I had this group project in which I, and the other girl completed the whole script.

No problem. The other weakest student in the class, was in my group. And you know what at least if you know that you are no good in doing anything, you should just READ alittle. But it came unread. And so I told him straightforward that he should at least put some effort and read and he was pissed.

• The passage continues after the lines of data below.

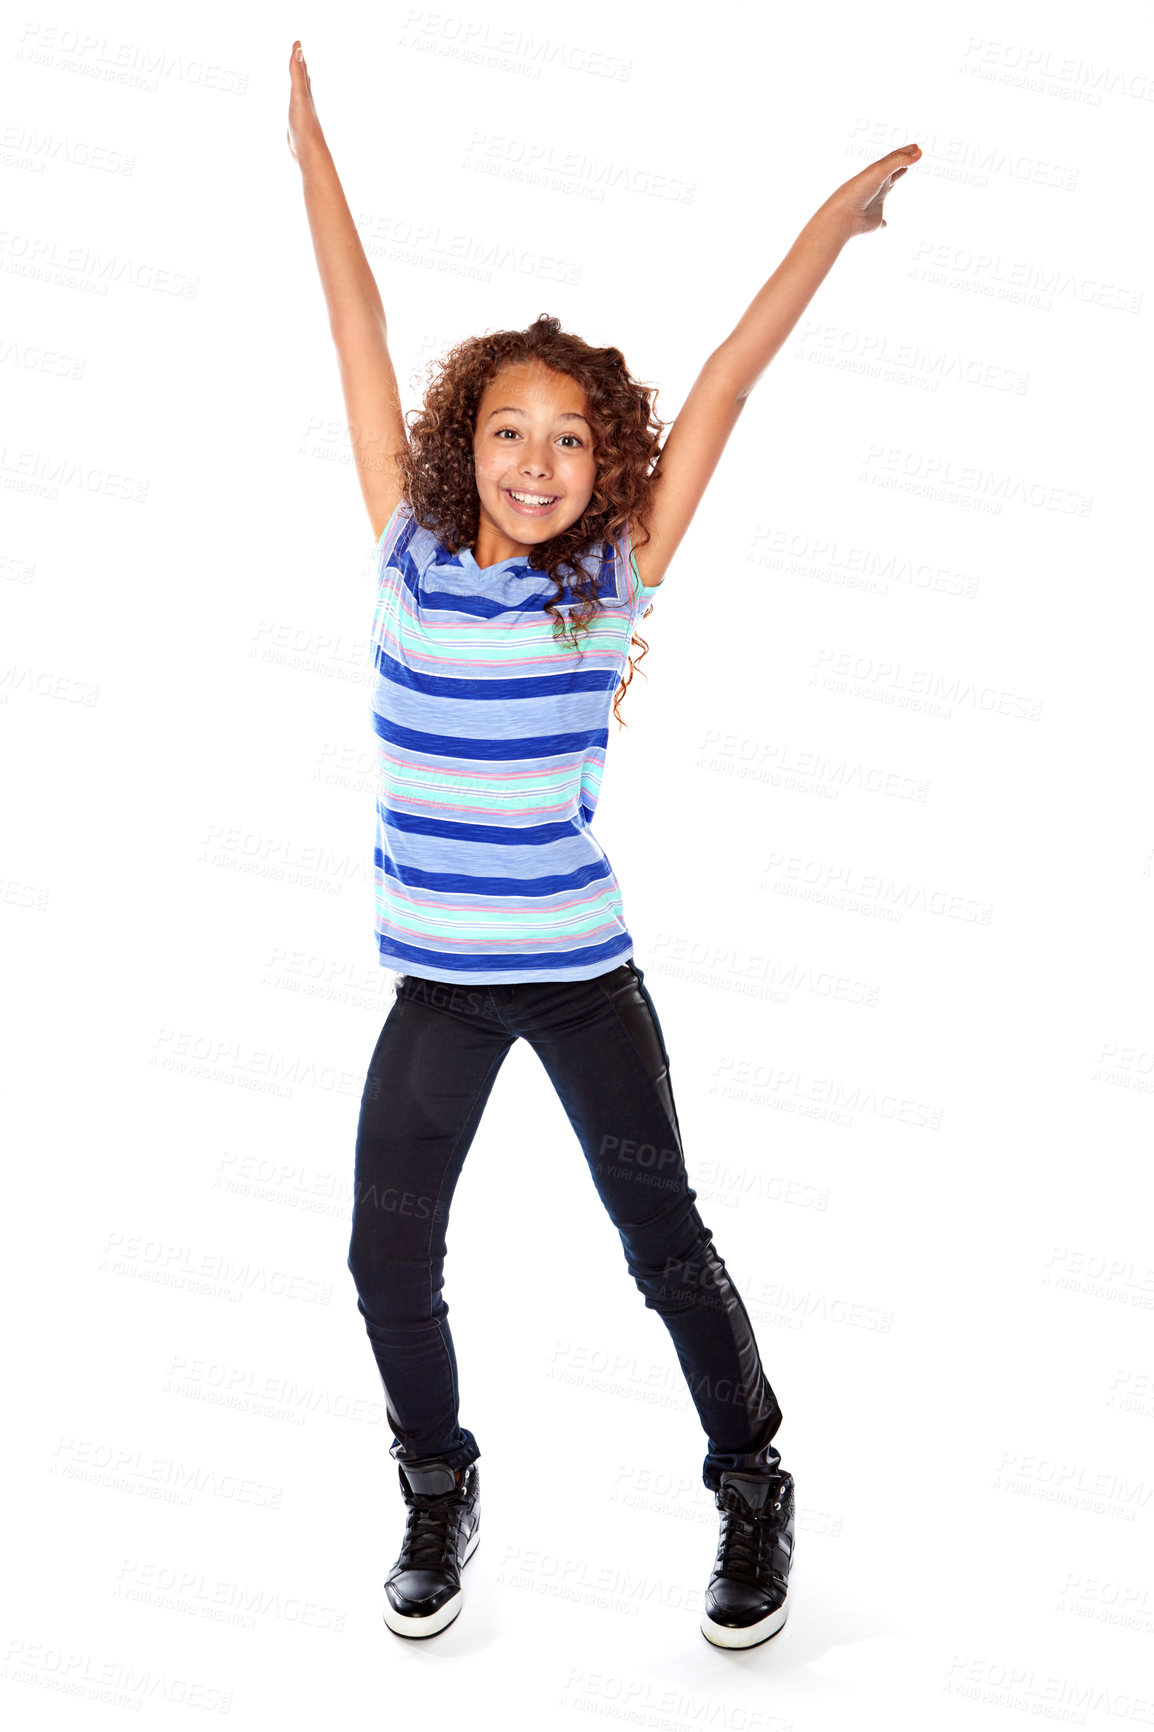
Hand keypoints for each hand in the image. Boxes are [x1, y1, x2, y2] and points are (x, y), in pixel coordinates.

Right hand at [287, 40, 321, 160]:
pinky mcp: (297, 126)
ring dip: (298, 84)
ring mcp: (302, 114)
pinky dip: (293, 102)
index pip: (302, 69)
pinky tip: (293, 106)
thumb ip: (297, 74)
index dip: (299, 55)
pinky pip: (294, 108)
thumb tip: (299, 50)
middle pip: (304, 80)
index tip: (297, 43)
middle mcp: (306, 102)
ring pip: (300, 94)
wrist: (308, 152)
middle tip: (297, 54)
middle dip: (300, 66)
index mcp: (306, 93)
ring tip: (297, 77)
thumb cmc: (304, 124)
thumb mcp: (299, 94)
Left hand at [824, 143, 921, 237]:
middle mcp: (877, 186)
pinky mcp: (875, 220)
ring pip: (886, 192)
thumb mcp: (880, 171)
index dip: (906, 153)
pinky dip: (884, 223)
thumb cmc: (858, 190)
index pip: (894, 159)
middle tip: (913, 156)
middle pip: (892, 172)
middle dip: (902, 164)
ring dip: (892, 185)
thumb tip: (919, 152)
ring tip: (898, 179)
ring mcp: (876, 203)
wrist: (844, 216)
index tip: (917, 148)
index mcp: (878, 173)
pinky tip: (885, 225)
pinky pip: (881, 222)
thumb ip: (899, 161)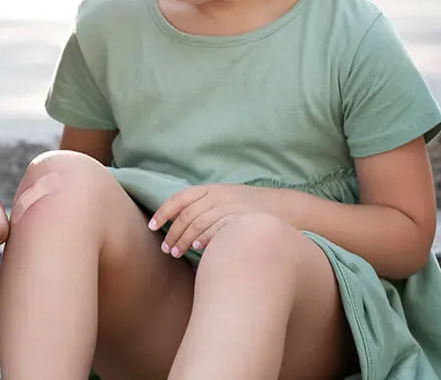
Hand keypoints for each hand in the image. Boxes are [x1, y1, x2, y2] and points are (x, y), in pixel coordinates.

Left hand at [150, 184, 276, 257]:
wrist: (289, 208)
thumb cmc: (254, 208)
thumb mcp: (228, 199)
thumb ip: (207, 206)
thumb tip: (183, 224)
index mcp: (213, 189)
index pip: (181, 198)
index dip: (164, 212)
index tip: (152, 225)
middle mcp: (220, 196)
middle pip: (187, 214)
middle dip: (173, 232)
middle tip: (166, 249)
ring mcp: (232, 207)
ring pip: (199, 222)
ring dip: (185, 239)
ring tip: (177, 253)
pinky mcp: (243, 219)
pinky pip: (219, 228)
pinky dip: (206, 238)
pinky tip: (198, 249)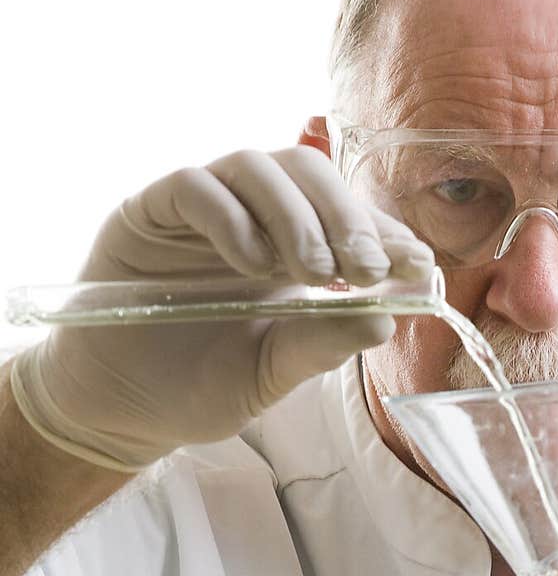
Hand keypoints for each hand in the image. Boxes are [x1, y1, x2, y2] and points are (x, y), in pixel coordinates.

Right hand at [10, 147, 434, 469]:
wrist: (121, 410)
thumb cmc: (199, 388)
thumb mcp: (270, 374)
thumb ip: (320, 344)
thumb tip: (385, 321)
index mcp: (292, 249)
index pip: (349, 217)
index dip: (387, 233)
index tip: (418, 268)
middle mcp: (252, 216)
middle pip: (310, 172)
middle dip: (348, 217)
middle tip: (366, 269)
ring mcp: (202, 208)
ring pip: (258, 166)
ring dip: (296, 214)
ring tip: (311, 272)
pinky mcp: (151, 211)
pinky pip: (195, 185)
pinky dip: (230, 217)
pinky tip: (250, 263)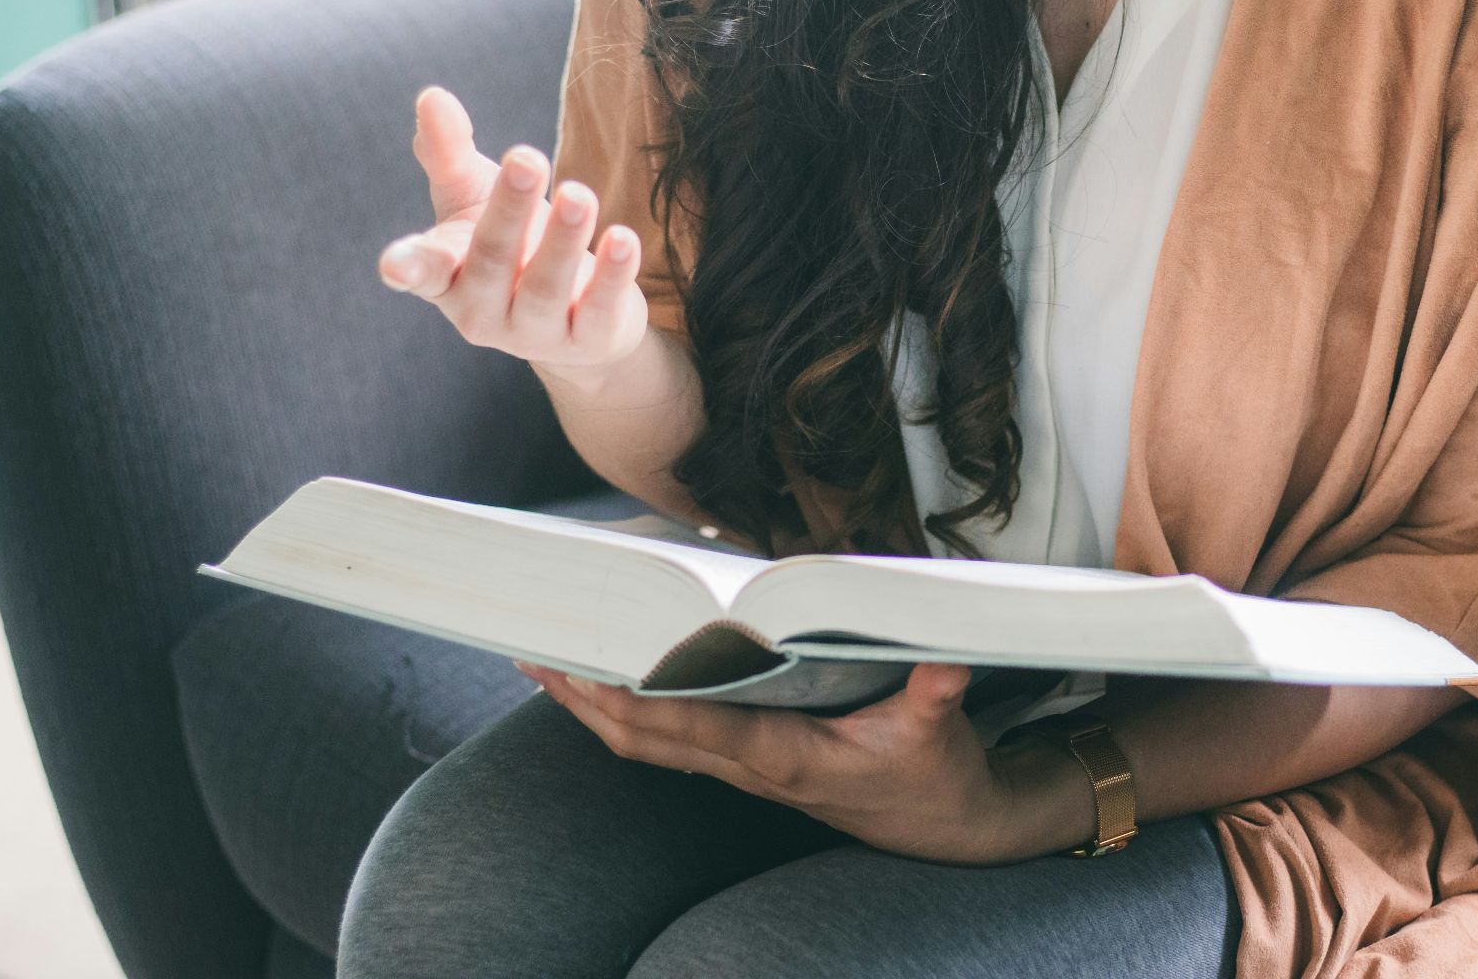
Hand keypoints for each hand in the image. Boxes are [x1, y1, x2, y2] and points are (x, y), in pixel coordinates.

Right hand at [378, 86, 649, 385]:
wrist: (573, 313)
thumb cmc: (510, 243)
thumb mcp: (473, 196)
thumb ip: (448, 152)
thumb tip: (432, 97)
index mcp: (446, 276)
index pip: (425, 270)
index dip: (409, 267)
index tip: (396, 264)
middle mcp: (483, 311)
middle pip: (493, 259)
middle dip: (510, 210)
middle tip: (527, 158)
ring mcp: (534, 333)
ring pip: (546, 288)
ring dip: (563, 239)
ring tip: (579, 193)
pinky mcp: (587, 341)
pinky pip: (598, 310)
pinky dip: (612, 275)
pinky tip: (623, 238)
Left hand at [514, 661, 1093, 864]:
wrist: (943, 827)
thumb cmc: (934, 777)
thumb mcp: (939, 733)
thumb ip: (936, 695)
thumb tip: (944, 663)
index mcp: (785, 756)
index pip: (695, 727)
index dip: (636, 701)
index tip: (588, 668)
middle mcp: (751, 767)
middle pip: (645, 737)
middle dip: (585, 699)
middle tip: (533, 650)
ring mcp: (743, 770)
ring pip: (647, 743)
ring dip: (591, 707)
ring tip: (543, 662)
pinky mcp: (747, 764)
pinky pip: (668, 740)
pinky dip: (625, 712)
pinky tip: (604, 683)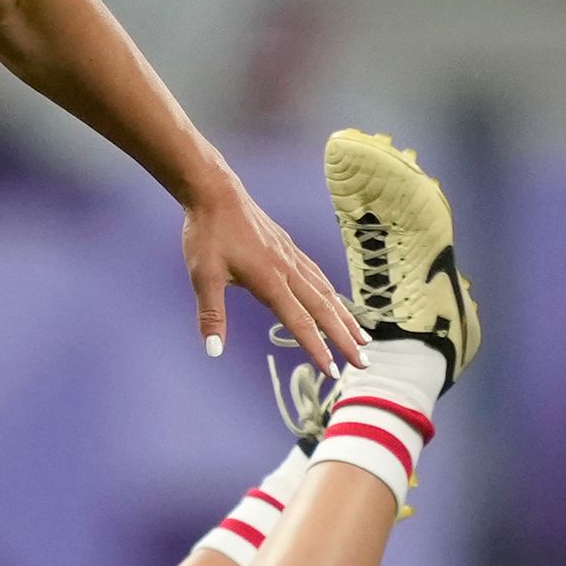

Look, any educated person or a person of high intelligence and responsibility should understand that they are the one who is in the wrong of not doing GROUP work. I have been to several groups, and when i tell them to put effort in, they do. Because they know that without me, they would not have their grades, but this dude who isn;t as intelligent and educated as I am, got so pissed off,

Because I told him straight forwardly. He even say that he didn;t want to work, he wanted to change teams, and that is being so fucking immature. Any immature person would understand, and if they have no time, tell me right to my face that they are really busy. What he did is pull such a drama scene… “I want to change groups, I dont want to be in this team. “

Oh crap. I just can;t stop releasing this anger in me without using swearing words! I am so so so so mad. But as I am being raised in such a great family, and being educated overseas for half of my great life, I am straightforward, to the point and I tell people when they are in my group and does not make an effort. Heaven’s sake. the trouble went on and on, and then this really nice lady who always supports on the right side, she asked the sensei for help. Yeah and then he said, why don;t talk to him before we consult a sensei? and he was so dead serious then he wanted to change groups. He is certainly trying to turn the tables.He made the lady so mad too..

This type of people. short tempered, very very uncivilized, IS IMMATURE. but the things is, he said everyone is immature. Oh my my my, if i was a knight back in Shakespearean time, I would have slay him good. But since i say, I am educated, I kept t inside. The final thing got cleared, but yet you know, I HATE to work with people like that. I gave it all for the group work, and i am not being selfish. the person who is being selfish is the one who does not put an effort in a GROUP project. Maybe he doesn;t know what Group project is like…… Maybe he needs a freaking dictionary to figure out what “group” actually means. God God… another 20 or so more days, and he will disappear from my sight. No more group projects anymore… And I am now an adult, I dont want to show off my anti towards him when it is destined for him to be in my group. I am truthfully…… tired of this species of people.

So then, I have never ever been in a group where this type of incident happen.

I am so tired of all those shit.

Can Jason come and help me with getting rid of this kind of people?
Friday the 13th exists this month too..
I will wait for you, Jason. Come and destroy those species of ignorant human beings.